L’ampio e vuoto spazio del Teatro alle Tese si è prestato a diventare, come spiega la Caprioli, «un bosco pieno di fogliame, di forme, di passati e di pensieri». Una moquette grigia, disposta lungo il perimetro del palco (una pedana rettangolare leggermente rialzata dal pavimento), si fa seduta per gli spettatori, liberi allo stesso tempo di sostare o muoversi per scegliere la propria visione. Al soffitto, un ingranaggio di corde e cantinelle, consente lo scorrimento di lunghe strisce bianche in pvc forellato. La disposizione ritmica regolare di questi filamenti crea un’alternanza di pieni e vuoti perfettamente in linea con il principio di frammentarietà delle immagini che vi vengono proiettate: “trees” intesi come diramazioni in alto e basso, complicazioni e ritagli. Il “cut-out” coreografico di Caprioli si arricchisce, infatti, del lavoro video del programmatore digitale Panajotis Michalatos e dello scenografo e light designer Jens Sethzman, una collaborazione tesa a identificare una relazione tra la stratificazione reale e virtuale, idea concettualmente accativante ma che ha corso il rischio, in alcuni momenti dello spettacolo, di costringere i diversi linguaggi a procedere su due binari paralleli senza mai intrecciarsi.
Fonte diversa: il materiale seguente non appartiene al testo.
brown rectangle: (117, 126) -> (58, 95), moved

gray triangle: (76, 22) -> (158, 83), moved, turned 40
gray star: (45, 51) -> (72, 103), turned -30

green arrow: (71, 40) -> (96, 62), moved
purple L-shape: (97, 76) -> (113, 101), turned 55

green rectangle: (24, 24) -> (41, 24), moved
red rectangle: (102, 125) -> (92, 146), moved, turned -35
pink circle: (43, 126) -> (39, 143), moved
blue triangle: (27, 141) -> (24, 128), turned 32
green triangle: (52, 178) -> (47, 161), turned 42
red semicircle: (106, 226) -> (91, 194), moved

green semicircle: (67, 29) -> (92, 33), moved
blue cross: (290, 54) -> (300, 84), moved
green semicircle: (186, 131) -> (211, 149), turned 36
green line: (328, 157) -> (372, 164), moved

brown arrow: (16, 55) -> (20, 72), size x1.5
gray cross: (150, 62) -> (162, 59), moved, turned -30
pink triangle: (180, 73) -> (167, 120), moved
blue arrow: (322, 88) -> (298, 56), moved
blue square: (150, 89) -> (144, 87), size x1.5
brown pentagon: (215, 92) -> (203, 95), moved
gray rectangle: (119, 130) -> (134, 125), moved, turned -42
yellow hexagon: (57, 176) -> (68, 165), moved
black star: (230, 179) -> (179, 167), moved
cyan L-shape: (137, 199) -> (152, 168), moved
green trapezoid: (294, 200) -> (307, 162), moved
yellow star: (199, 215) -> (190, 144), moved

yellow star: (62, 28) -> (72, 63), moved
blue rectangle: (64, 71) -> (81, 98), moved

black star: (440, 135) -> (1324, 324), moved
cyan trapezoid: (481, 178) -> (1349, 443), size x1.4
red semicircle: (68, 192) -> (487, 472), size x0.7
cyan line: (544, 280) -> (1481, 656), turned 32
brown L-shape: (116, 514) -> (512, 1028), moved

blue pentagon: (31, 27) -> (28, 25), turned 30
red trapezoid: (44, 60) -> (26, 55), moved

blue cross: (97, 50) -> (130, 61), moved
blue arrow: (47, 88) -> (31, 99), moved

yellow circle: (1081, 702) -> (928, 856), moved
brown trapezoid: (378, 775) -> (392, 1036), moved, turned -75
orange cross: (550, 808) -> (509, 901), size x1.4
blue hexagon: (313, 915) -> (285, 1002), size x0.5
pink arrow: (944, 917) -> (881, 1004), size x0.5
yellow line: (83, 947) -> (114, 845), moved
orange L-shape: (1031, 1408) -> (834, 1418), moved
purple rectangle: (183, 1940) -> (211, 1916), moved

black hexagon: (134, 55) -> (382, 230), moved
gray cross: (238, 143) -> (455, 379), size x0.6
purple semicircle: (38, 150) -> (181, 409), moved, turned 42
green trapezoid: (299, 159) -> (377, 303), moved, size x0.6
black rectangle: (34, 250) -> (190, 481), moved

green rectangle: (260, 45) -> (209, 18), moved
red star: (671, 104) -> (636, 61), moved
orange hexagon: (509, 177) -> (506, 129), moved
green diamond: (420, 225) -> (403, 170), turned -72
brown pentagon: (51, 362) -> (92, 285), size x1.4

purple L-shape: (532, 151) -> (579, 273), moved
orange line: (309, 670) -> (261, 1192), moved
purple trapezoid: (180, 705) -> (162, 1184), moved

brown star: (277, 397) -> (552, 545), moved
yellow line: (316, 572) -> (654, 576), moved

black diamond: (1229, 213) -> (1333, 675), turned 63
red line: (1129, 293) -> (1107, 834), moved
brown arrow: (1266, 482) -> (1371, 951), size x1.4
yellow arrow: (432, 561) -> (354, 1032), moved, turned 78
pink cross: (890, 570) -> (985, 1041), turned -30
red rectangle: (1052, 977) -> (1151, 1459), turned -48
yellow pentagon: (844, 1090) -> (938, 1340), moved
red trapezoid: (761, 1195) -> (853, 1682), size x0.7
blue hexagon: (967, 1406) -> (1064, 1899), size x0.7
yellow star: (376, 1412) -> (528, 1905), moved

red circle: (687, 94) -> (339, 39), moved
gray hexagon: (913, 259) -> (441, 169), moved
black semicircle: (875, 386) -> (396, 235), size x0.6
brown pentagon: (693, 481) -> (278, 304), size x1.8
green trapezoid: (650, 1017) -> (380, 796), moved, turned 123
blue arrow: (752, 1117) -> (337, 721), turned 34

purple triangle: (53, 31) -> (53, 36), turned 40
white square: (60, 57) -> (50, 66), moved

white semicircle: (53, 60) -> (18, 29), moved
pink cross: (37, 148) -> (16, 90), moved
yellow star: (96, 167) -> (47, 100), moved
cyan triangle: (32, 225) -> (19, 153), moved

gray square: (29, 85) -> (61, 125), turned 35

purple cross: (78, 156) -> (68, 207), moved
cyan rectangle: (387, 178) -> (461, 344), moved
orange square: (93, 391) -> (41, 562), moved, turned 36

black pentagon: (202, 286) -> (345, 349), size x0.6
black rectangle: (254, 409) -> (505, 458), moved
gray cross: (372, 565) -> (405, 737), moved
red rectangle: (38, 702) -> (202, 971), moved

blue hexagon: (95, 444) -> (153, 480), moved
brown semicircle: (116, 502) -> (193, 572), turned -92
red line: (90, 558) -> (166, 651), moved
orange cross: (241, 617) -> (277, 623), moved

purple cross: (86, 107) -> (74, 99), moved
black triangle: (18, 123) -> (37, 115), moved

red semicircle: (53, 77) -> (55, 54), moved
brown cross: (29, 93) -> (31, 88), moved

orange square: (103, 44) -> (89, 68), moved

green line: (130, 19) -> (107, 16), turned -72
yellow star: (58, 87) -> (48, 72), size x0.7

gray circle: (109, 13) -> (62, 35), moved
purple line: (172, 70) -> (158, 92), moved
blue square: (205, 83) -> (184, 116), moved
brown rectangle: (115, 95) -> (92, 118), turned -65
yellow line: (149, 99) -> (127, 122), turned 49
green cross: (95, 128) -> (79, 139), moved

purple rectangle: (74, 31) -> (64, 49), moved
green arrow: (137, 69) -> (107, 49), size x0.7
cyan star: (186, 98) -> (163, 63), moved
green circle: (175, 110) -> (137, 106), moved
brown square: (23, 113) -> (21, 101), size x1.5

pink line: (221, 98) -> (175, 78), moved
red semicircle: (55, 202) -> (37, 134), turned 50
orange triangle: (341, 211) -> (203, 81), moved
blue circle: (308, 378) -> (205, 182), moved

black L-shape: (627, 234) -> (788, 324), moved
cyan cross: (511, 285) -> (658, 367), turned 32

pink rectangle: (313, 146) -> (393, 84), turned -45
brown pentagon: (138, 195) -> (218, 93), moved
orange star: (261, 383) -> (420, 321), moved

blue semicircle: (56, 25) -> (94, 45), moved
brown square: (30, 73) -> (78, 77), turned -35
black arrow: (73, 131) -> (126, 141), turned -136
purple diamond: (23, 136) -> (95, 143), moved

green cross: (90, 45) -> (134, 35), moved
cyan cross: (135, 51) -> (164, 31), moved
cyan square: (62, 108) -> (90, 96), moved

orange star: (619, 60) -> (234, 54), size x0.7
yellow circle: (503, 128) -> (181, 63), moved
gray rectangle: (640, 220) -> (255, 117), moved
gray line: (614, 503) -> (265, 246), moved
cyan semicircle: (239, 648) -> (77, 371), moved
Lo spazio, per la coreografa e teorica italiana ma di adozione svedese, non può più essere inteso come superficie piatta e luogo da riempire, ma va concepito come spazio concreto che si somma al corpo coreografato. La densità di questa scena consente di adoperare uno sfilacciamento e una distorsione della visione al fine di provocare nel corpo nuove forme slegate da un controllo ontologico. Per parlare della stratificazione corporea, la Caprioli ha creato una partitura coreografica (su musiche di Alva Noto) per sei danzatrici della sua compagnia ccap di Stoccolma, partitura apparentemente alogica ma estremamente pulita, che sviluppa, tramite ripetizioni e sovrapposizioni, sequenze suggestive e a volte disorientanti. La molteplicità di livelli spazio-temporali ha messo in evidenza bellissime dilatazioni gestuali e la scenografia ha stimolato lo spettatore a porgere attenzione al dettaglio, al ritaglio scelto liberamente senza alcuna imposizione registica.

La poco svillupata comunicazione tra i diversi linguaggi artistici presenti in cut-outs & trees ha riacquisito il suo valore di interazione nel momento in cui, a fine rappresentazione, la scena di Cristina Caprioli si è fatta choreographic object e gli spettatori, incuriositi, si sono intrufolati all’interno della visionaria foresta.